[EXTRAIT DU TEXTE]
Etant la sœur du roi d’Angleterre Charles II, Henriette sert d’intermédiaire entre son pays d’origine et la France. Monsieur se montre jaloux de son épouse, à qui le roi confie une mission diplomatique en 1670 alors qu’on refuse à Philippe tout rôle politique. En colère, le duc d’Orléans tente de mettre sa femme enceinte, pour compromettre sa visite en Angleterre, en vain. Ainsi, Henriette parvient à faire signer le traité de Douvres à son frère, le 1er juin (un accord entre les deux pays, alors en conflit).
A son retour en France, elle semble maigre et fatiguée. Le 24 juin 1670, la duchesse se plaint d’une douleur à un côté. Le 28, la douleur n’est toujours pas passée et Henriette confie à son entourage qu’elle ne se sent pas bien. Le 29, elle boit une tasse de chicoré à cinq heures de l’après-midi puis s’effondre, se tordant de douleurs, hurlant qu’elle est empoisonnée. Elle meurt dans la nuit, au château de Saint-Cloud, après avoir dit à son époux : « Vous ne m’avez jamais aimé ». Des soupçons d’empoisonnement se portent sur Philippe et son favori, le chevalier de Lorraine. Louis XIV ordonne une autopsie qui conclue qu’Henriette est morte de façon naturelle, ayant été trop souvent enceinte et d’une santé fragile. Ses organes vitaux sont trouvés dans un état si lamentable que les médecins s’étonnent même que la duchesse ait vécu si longtemps. Pourtant, certaines personnes – dont son frère Charles II, sa fille aînée Marie-Louise, et la seconde épouse de Philippe d’Orléans, la princesse Palatine – resteront persuadées que la duchesse est morte empoisonnée. Henriette est inhumée le 21 aout 1670, à Saint-Denis. Lors de son oraison funèbre, Bossuet aura ces mots restés célèbres : « Madame se meurt, Madame est morte ».

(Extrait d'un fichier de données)
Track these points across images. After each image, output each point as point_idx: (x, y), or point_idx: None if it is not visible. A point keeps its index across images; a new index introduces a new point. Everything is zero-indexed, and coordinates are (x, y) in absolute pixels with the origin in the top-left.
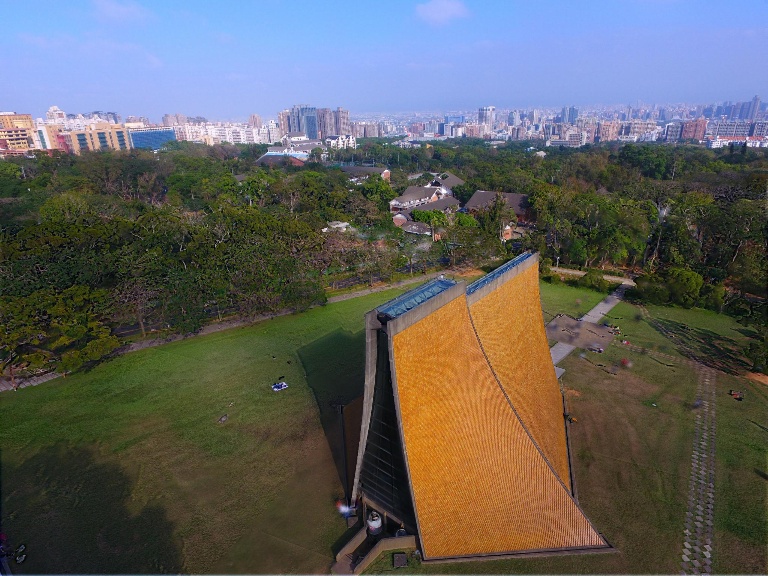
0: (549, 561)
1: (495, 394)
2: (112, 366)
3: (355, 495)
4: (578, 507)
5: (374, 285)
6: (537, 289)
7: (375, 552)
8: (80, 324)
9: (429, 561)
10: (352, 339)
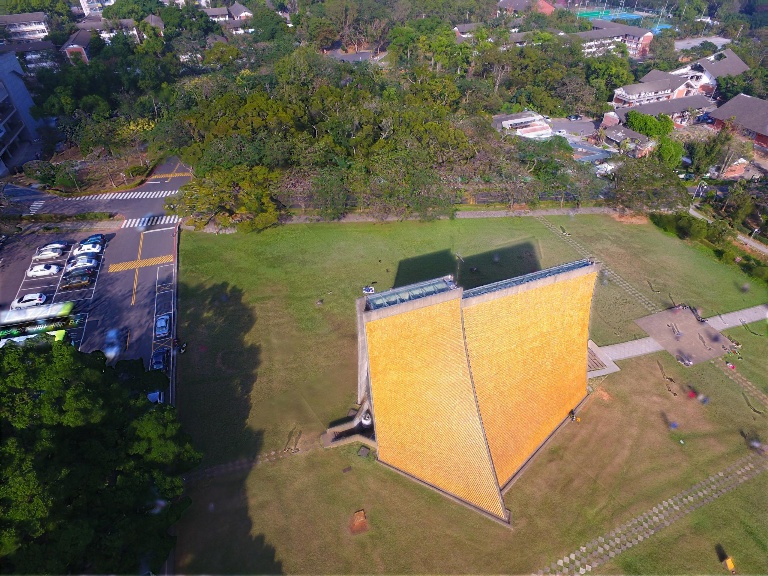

[ÉNONCÉ]
D'après l'extrait sur Henriette, pourquoi le duc d'Orléans tente-t-il de mettre sa femme enceinte ? Répondez en une à trois phrases. Ces lignes ne servent pas ici.

[RÉPONSE]
Le roi confie à Henriette une mission diplomatique en 1670, alors qu'on refuse à Philippe tout rôle politique, et il se montre jaloux d'elle. En colère, il tente de la mettre enceinte pour compromettre sa visite en Angleterre, mais en vain.